I had to ponder on my reply for a bit: but here is my honest critique: Too thick for me , finish is uneven, AND most important you justify your tool marks -not sanding marks by how much you sold and how quick you sold the pc. Its either done totally right or it aint! BTW the injustice you did by selling that bowl that cheap is something to consider in the future , you asked for honest critique
what i can say . The wood is pretty thats for sure .

Reactions: Agree 1


----------



## MikeMD (Apr 9, 2015)

Got it, Colin. Whew...bag of chips...yeah, I guess I did say that, didn't I? 

Cliff, I always appreciate honesty...even it if isn't what I want to hear. 

As for too thick for you, I can certainly understand that. I do turn some thin stuff, but that is mostly to impress other turners, not customers. If a turning is really thin, I've found that most customers get scared that it will break. This piece, though I didn't mention it in the OP, was meant to look a bit like an 'artifact' or 'stone'. So, thicker was more appropriate for what I was shooting for. What might be deceiving is that the walls are probably about 1/2" (5/8 max). The beads are just really tiny. But if you feel the walls are too thick for your liking, I get that.

Not sure about the uneven finish thing... I use a home brew that is essentially Danish oil. I apply coats until it isn't soaking up any more, wiping off excess about 30 minutes after each coat. The finish doesn't build up, it soaks in. Then, after a couple of weeks or so, I buff the bowl out. I went back to look at the pics again, and can't see anything that looks like an uneven finish. If you could point that out, I'd be happy to look again! 

And actually, those ARE sanding marks ON the beads. Something I didn't notice until after I took the pics. Though, those ARE tool marks at the base of the inner bead. Though I'm not proud of them, without holding the bowl up to your face with a bright light shining at the perfect angle, they don't pop out like they do in the pic. Admittedly, that was a spot I had difficulty getting to...both turning (none of my tools really wanted to get 'in' there) and sanding. I obviously didn't get in there well enough for close up pics. And will just have to pay more attention to it next time. You are right, the piece wasn't done totally right.

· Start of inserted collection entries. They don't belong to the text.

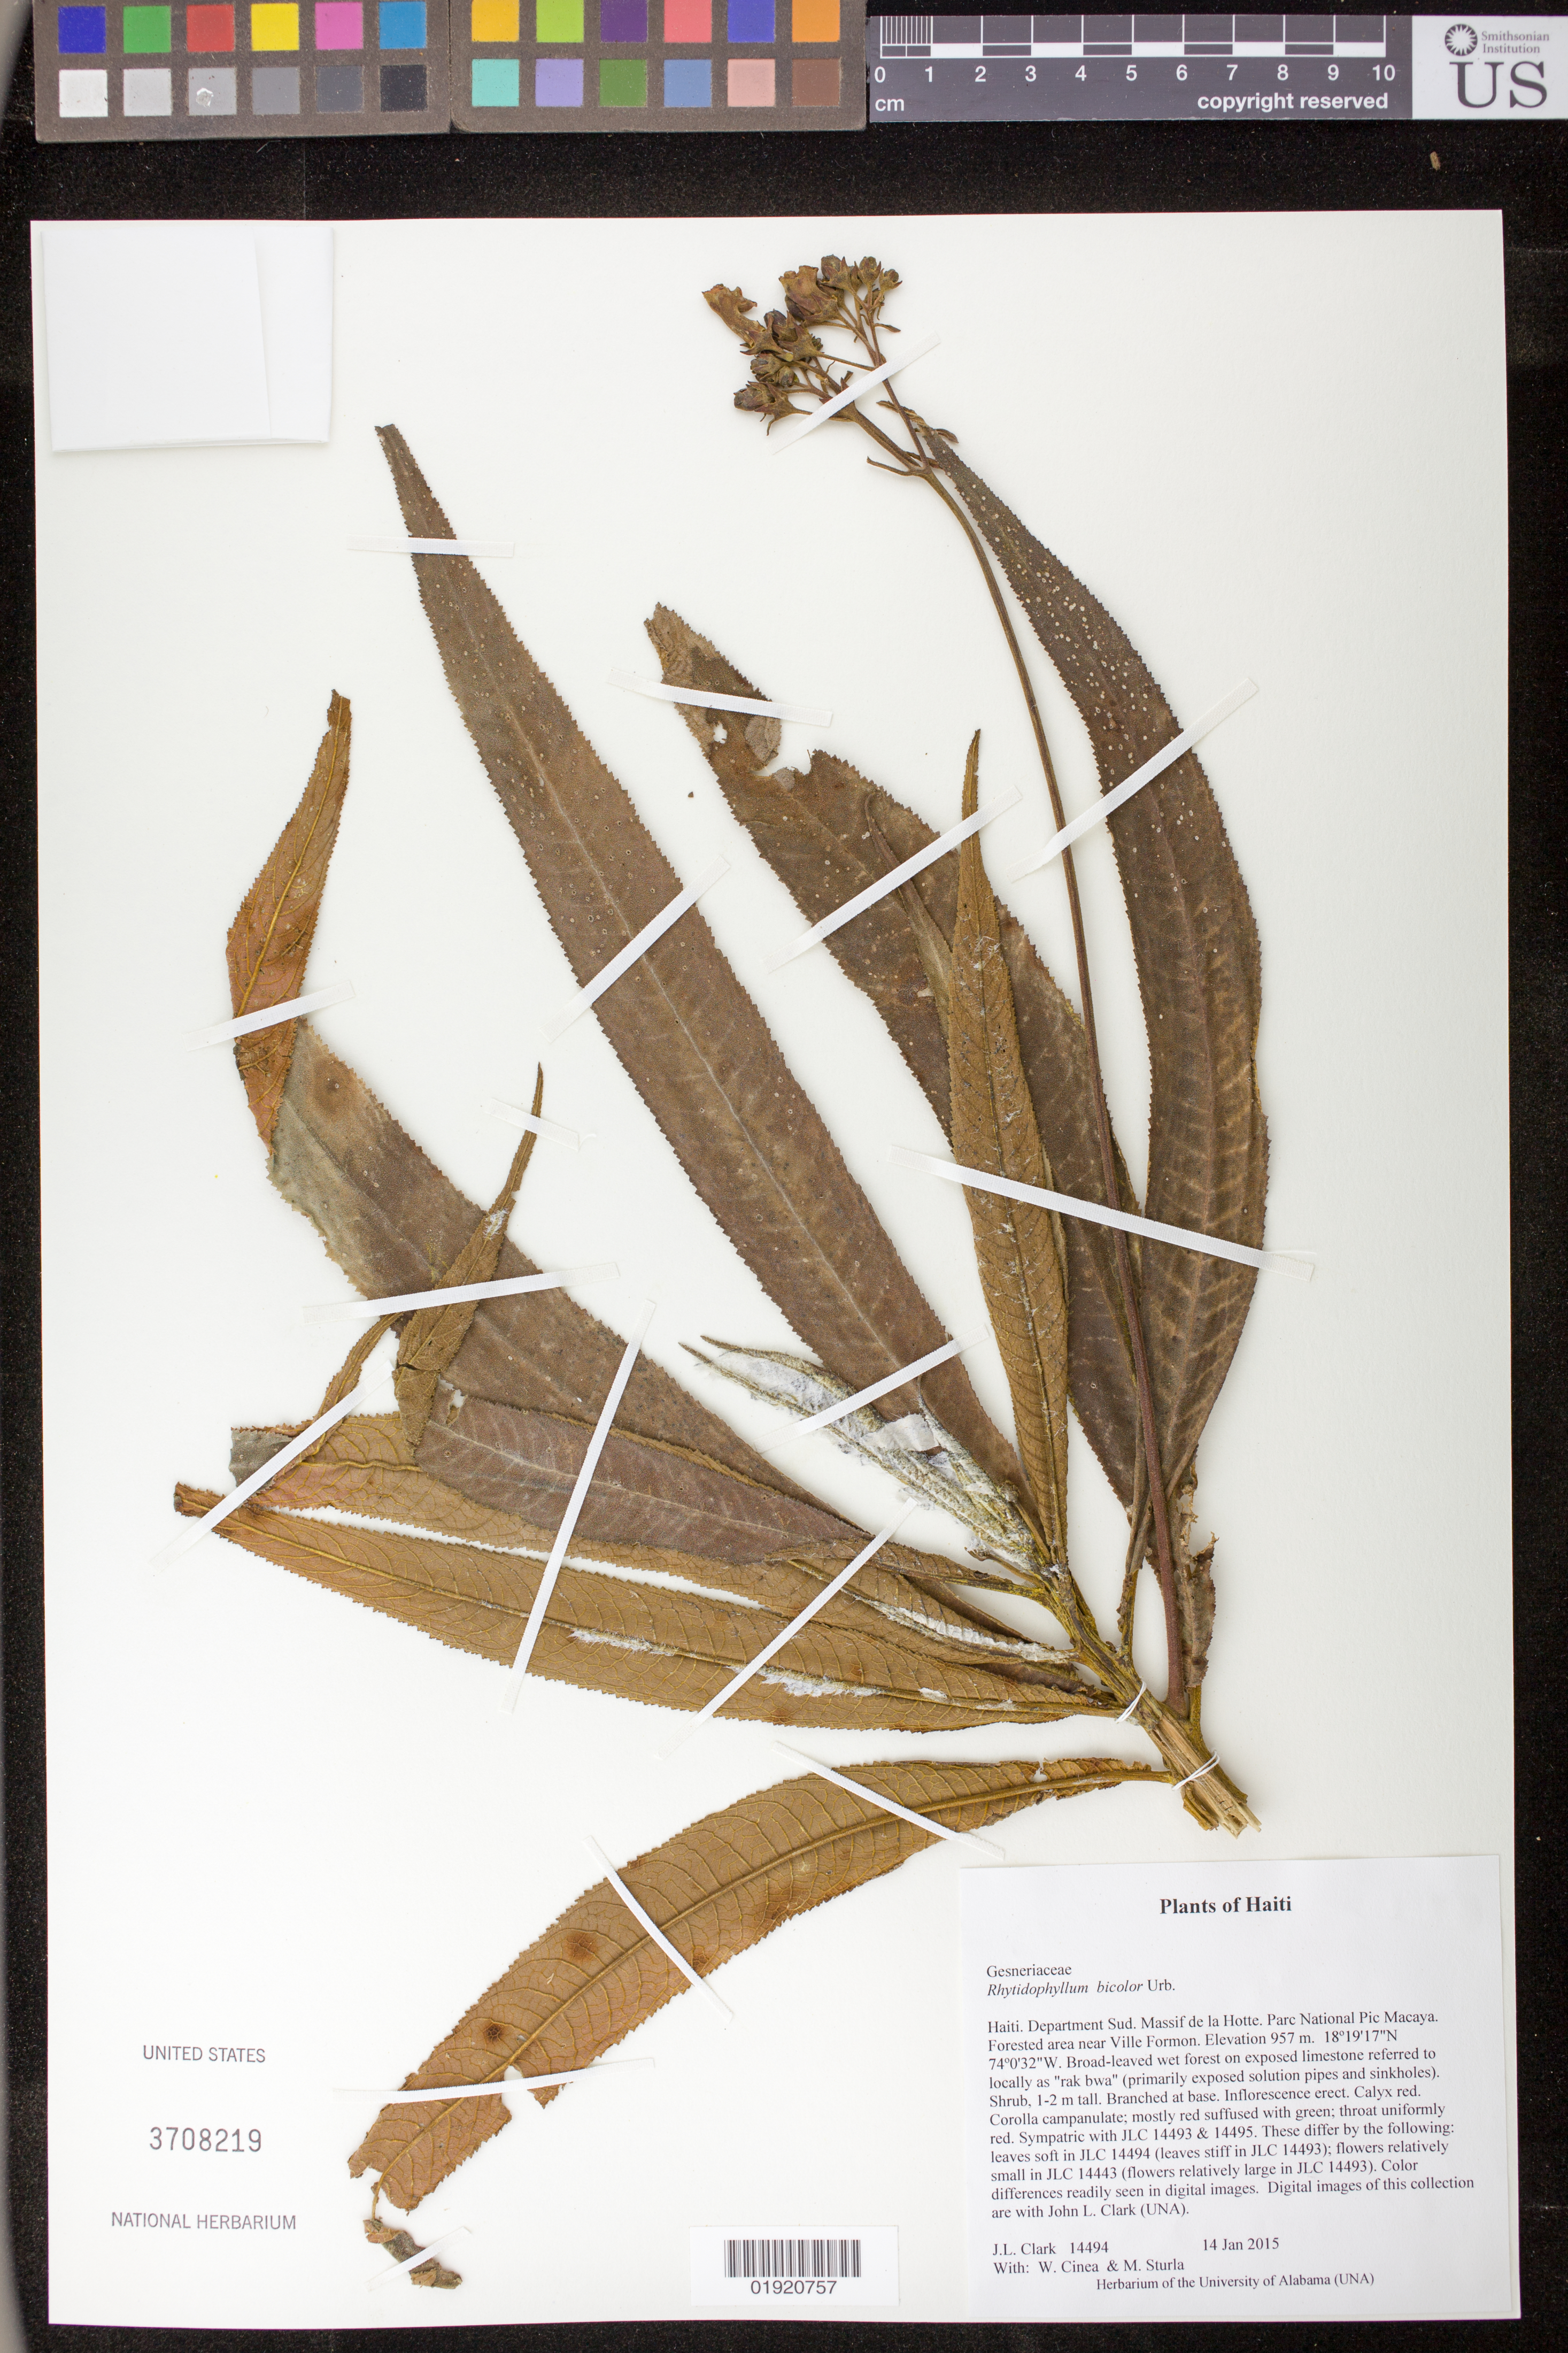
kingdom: Plantae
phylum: Tracheophyta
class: Magnoliopsida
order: Lamiales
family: Gesneriaceae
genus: Gesneria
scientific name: Gesneria bicolor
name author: (Urban) Simon Joly & J.L. Clark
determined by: Skog, Laurence E.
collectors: J. L. Clark, W. Cinea & M. Sturla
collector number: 14494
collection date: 2015-01-14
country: Haiti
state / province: Sud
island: Hispaniola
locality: Haiti. Department Sud. Massif de la Hotte. Parc National Pic Macaya. Forested area near Ville Formon.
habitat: Broad-leaved wet forest on exposed limestone referred to locally as "rak bwa".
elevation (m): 957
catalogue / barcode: US 3708219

Again, thanks for giving it to me straight. I'm not hurt by what you said. Just felt like splainin' a bit.


----------



## MikeMD (Apr 9, 2015)

Sirfishalot said:


> Awesome work Mike!
> What finish did you use?
> 
> Thanks,
> JayT



Jay, I kinda just explained it in my post above, but it is a home made version of Danish Oil. I like more protection in my bowls than what Danish Oil will give so I mix poly and walnut oil (thinned a bit with mineral spirits). Why? Because that's what I had on hand...


----------